La nuova pellicola ‘Supergirl’, diretta da Craig Gillespie e interpretata da Milly Alcock nel ruolo di Kara Zor-El, alias Supergirl, ha suscitato reazioni contrastanti tra i critici. Ambientato in un contesto distopico, il film si concentra su temi di vendetta e giustizia interstellare, ma la recensione pubblicata su Variety lo definisce ‘super-orrendo’ e ‘piatto’.

La trama, che si sviluppa attorno a motivazioni semplici come ‘Kill Krem! Save the dog!’, è stata giudicata poco interessante e incapace di coinvolgere emotivamente il pubblico. Nonostante l’alta aspettativa per il cast, che include anche Jason Momoa nel ruolo di Lobo e Matthias Schoenaerts come Krem delle Colline Gialle, la performance di Alcock è stata criticata per la sua mancanza di profondità, lasciando il personaggio di Supergirl privo di spessore.

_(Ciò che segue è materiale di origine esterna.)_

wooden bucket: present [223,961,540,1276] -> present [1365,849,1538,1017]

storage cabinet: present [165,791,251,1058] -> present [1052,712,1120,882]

La recensione sottolinea come, nonostante le sequenze d’azione presenti, il film risulti ‘nummamente piatto’, suggerendo che la mancanza di una narrazione avvincente e di un coinvolgimento emotivo possa aver compromesso l’intera esperienza cinematografica. Questo solleva interrogativi sulla direzione artistica e sulla scrittura del film, che non riescono a soddisfare le aspettative di un pubblico sempre più esigente nei confronti del genere supereroistico.

In un panorama cinematografico in cui i film di supereroi sono spesso caratterizzati da trame intricate e personaggi ben sviluppati, ‘Supergirl’ sembra mancare di entrambi gli elementi, lasciando i fan del genere delusi. La critica di Variety invita a riflettere su come le aspettative elevate possano influenzare la percezione di un’opera, specialmente quando il risultato finale non riesce a mantenere le promesse iniziali.